No corporation is allowed to do business in a state unless it is formed there, or it is qualified to do business there. Therefore, if a Nevada Corporation is looking to do business, for example, in the state of Florida, it must qualify to do business there by filing a registration statement with the Florida Secretary of State. This is particularly true if real property is involved, because it is impermissible for a corporation unqualified to do business in a state to hold real property there.
If the Nevada Corporation fails to qualify to do business in the state where it is located or holds property, then the state simply ignores it as if it never existed and ascribes ownership to the owners.
However, when a Nevada Corporation qualifies to do business in another state, then the corporation laws of that state and not the state of Nevada’s govern it. Therefore, none of the secrecy or privacy provisions of Nevada law will apply!
The costs of qualifying a Nevada Corporation to do business in another state usually are the same costs to form a completely new corporation in that state anyway. Therefore, the only real effect of using a Nevada Corporation outside the state of Nevada is that annual registration fees will double, as well as resident agent fees, without gaining any advantage from just filing a corporation in your own state to begin with.
There should be no surprises that “asset protection consultant” groups tend to ignore this detail in their information. The overlooked information never reaches the business owner. Most the clients will find out a few years later that all they have done is imposed an extra coat of fees. These fees are the same fees that they pay in their own state anyway, and all of this without any increase in asset protection.
In regards to Nevada Corporations and federal courts; the federal courts are governed by the Federal Rules of Civil Procedure, and are not concerned about contrary state law because, under theSupremacy Clause in the U.S. Constitution, they do not have to lend consideration. The bottom line is, if you get sued in federal court, Nevada law will not help you.

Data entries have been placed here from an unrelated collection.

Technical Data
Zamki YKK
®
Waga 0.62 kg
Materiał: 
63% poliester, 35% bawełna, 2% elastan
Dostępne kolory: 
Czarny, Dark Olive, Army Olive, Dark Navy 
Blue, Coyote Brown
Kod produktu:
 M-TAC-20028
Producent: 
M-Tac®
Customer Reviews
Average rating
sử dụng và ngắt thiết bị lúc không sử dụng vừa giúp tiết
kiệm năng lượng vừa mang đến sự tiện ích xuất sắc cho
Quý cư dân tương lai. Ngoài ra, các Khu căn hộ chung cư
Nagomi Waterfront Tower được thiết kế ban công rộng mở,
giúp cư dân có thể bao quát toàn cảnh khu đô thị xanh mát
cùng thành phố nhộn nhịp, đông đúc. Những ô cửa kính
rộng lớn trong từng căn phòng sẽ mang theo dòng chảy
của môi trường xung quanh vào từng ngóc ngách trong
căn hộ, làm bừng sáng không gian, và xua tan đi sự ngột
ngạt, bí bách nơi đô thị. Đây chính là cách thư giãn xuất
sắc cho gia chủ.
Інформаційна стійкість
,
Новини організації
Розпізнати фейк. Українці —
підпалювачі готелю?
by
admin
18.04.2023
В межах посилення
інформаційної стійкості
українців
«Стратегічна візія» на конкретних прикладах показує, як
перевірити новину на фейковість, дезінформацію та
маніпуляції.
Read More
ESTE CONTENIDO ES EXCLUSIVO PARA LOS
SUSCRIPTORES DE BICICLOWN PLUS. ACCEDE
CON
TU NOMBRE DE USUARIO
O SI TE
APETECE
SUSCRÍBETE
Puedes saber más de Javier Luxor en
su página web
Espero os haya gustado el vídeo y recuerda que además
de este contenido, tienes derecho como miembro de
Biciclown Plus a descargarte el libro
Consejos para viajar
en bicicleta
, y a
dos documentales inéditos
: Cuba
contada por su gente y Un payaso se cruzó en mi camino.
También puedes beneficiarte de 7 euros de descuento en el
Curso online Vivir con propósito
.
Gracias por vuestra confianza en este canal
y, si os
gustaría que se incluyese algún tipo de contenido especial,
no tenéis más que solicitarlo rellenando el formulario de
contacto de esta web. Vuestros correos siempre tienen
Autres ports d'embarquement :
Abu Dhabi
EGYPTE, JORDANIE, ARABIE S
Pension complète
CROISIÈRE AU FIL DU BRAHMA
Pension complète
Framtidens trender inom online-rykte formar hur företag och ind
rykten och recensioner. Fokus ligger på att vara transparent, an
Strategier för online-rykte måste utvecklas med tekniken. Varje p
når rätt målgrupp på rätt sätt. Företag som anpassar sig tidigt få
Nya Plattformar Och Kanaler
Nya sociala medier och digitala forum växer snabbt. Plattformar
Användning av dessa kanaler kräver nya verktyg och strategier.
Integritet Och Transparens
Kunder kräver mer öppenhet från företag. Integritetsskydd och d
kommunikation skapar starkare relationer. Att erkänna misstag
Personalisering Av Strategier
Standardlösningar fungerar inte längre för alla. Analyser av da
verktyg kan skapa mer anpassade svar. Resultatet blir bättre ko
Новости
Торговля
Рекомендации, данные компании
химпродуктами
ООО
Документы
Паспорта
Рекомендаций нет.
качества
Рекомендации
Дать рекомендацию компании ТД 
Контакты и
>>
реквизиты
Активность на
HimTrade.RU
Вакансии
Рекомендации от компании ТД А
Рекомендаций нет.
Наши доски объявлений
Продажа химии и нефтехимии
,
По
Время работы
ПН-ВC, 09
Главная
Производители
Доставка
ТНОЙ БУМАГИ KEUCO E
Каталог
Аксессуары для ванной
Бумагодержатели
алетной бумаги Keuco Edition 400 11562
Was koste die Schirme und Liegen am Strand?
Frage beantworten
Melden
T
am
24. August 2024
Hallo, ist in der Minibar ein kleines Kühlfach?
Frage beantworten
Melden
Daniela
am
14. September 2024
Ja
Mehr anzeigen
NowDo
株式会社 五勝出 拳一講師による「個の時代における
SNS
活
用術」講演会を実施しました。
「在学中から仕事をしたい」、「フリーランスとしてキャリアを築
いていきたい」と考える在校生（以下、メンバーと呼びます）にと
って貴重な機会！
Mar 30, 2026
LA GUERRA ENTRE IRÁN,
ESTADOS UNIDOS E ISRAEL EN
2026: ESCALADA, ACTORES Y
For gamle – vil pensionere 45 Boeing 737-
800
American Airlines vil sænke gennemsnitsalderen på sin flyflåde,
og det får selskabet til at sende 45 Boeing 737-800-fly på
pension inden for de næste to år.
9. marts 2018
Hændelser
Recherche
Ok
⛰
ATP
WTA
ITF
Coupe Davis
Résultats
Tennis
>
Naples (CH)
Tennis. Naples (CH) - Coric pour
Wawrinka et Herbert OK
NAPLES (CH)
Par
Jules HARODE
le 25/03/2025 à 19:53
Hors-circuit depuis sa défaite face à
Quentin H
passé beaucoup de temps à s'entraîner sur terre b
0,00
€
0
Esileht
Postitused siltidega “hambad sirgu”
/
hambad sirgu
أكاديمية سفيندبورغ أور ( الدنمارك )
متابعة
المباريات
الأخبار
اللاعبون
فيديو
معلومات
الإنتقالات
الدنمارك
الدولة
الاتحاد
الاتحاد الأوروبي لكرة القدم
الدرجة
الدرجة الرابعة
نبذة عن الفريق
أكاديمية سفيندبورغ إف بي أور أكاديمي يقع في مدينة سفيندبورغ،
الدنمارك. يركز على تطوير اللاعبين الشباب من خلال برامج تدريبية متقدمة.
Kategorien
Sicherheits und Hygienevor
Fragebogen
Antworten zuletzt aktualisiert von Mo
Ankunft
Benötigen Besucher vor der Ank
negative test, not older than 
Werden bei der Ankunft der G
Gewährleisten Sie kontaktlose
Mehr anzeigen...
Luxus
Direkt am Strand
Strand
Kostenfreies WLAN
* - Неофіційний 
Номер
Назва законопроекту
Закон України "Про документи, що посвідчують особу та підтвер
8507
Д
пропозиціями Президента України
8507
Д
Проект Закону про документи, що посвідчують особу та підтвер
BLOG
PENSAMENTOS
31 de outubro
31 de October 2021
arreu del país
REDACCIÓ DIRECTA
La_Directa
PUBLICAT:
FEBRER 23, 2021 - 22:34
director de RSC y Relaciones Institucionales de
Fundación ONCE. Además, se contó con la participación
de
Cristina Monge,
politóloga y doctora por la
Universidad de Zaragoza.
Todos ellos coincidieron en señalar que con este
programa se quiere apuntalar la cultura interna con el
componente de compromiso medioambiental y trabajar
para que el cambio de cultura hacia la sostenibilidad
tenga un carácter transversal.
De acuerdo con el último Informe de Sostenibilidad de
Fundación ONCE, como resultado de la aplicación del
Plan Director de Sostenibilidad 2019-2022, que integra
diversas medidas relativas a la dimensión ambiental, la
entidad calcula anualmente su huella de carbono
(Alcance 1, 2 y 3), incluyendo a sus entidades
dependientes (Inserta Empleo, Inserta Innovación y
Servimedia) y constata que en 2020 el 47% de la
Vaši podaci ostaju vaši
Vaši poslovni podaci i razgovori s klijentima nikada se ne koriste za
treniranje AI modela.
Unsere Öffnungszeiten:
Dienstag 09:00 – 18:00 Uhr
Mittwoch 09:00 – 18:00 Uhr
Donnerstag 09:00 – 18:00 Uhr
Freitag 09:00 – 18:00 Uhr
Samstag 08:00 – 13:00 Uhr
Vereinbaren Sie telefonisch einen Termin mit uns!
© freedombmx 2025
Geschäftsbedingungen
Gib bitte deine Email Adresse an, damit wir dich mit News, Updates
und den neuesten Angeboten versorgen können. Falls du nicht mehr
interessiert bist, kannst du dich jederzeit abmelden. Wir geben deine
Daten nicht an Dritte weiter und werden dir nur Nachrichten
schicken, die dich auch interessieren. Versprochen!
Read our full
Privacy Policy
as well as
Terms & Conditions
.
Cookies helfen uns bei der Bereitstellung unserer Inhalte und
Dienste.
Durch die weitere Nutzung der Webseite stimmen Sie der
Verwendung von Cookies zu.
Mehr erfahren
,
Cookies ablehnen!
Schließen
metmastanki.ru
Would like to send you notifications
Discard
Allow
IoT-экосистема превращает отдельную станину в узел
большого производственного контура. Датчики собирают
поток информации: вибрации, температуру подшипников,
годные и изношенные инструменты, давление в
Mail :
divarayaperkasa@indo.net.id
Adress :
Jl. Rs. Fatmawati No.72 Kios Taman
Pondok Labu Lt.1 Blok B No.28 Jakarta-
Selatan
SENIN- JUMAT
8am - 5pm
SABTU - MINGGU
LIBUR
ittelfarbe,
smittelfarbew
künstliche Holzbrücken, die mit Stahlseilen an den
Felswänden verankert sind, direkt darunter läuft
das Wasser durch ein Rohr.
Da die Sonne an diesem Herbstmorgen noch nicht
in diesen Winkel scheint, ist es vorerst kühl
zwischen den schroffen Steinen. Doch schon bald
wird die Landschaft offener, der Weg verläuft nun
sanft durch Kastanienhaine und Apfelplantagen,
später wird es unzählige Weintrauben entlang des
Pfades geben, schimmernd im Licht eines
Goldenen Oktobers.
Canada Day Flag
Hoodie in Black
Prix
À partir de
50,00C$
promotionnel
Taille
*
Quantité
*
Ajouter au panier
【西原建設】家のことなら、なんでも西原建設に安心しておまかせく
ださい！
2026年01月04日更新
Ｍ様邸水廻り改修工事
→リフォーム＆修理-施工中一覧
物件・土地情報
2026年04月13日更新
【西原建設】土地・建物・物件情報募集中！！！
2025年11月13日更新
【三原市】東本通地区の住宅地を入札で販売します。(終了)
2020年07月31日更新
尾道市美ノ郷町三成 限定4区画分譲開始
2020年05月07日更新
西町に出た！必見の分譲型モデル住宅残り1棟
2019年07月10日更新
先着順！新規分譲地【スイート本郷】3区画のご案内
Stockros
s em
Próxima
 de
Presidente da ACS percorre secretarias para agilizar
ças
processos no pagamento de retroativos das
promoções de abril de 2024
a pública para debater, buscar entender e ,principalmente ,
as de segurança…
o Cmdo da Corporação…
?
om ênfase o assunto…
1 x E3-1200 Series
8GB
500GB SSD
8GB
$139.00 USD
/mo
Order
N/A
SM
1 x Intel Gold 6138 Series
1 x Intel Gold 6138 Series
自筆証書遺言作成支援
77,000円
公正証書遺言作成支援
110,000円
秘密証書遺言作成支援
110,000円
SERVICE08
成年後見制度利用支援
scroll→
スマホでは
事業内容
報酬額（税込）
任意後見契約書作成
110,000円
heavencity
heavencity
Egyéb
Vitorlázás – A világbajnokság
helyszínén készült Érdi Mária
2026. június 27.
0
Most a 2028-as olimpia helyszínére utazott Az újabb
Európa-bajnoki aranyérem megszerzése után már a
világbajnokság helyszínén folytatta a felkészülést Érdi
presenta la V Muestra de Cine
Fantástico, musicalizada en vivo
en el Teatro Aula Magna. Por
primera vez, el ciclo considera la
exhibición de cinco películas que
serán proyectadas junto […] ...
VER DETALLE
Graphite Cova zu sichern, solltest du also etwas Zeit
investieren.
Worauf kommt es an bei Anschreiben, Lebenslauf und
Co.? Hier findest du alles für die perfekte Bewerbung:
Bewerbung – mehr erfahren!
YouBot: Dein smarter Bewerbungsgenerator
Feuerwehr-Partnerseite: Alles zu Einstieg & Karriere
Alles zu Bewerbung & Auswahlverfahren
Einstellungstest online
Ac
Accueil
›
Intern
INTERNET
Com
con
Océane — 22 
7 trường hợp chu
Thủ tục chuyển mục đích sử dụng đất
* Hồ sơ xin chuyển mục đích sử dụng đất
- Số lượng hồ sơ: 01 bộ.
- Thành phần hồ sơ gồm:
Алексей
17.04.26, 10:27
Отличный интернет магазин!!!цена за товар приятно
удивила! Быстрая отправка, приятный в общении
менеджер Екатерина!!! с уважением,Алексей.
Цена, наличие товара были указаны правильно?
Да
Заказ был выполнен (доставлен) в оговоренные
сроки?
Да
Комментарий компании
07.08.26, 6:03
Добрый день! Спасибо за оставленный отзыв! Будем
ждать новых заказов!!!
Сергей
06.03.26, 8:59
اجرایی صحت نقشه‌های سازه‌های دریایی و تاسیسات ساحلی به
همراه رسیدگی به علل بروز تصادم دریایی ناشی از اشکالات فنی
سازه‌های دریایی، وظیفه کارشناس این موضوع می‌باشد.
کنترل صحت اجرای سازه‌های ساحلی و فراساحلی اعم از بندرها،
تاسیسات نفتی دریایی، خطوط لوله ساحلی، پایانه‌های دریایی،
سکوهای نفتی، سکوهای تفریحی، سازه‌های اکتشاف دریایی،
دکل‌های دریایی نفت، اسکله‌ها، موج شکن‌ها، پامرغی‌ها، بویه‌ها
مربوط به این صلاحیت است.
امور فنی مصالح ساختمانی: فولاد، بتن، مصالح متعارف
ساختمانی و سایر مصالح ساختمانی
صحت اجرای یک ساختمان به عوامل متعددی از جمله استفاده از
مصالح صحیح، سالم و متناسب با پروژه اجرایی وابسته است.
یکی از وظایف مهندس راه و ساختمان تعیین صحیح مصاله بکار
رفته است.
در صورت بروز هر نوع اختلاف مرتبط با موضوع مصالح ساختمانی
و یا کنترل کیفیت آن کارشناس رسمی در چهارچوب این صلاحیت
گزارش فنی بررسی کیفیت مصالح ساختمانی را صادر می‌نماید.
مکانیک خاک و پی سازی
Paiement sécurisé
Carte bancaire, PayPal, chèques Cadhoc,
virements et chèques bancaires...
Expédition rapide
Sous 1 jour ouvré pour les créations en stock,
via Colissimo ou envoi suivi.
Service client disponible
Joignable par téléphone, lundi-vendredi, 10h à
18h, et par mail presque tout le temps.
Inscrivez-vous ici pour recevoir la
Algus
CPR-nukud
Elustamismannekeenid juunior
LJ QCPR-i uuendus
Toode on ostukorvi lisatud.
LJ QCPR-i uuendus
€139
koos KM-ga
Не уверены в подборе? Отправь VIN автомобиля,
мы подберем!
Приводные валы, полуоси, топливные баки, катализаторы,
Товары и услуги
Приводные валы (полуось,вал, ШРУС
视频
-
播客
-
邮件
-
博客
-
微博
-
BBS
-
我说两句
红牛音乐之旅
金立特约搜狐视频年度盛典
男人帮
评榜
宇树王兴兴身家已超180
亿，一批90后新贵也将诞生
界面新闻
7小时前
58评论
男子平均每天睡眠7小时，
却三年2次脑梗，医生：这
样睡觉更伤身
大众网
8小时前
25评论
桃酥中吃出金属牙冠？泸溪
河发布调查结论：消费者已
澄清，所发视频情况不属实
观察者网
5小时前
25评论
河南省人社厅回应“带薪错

The state of Nevada is bound to recognize the judgment of other states. Therefore, should a judgment be entered against the owner of a corporation in the state of Illinois, the judgment would be enforceable against the owner’s stock in a Nevada Corporation.
Some promoters of Nevada Corporations try to use the sales pitch that Nevada Corporations save and avoids state taxes. This is false. To begin with, you should reread the above paragraph regarding the qualification to do business. Second, all the states are astute enough to recognize the arrangements where someone residing in the state of California attempts to avoid having to pay state taxes there through the use of a Nevada Corporation. These states now require disclosure of these arrangements. If you get caught, both the interest and penalties will be dreadful.
Regardless of what the promoters say, Nevada Corporations are not a cure-all and, in reality, probably would cause more problems and expenses than if a corporation was formed in the state where the owner resides.
If you are incorporated in Nevada or intend to incorporate in Nevada, make sure you get proper council.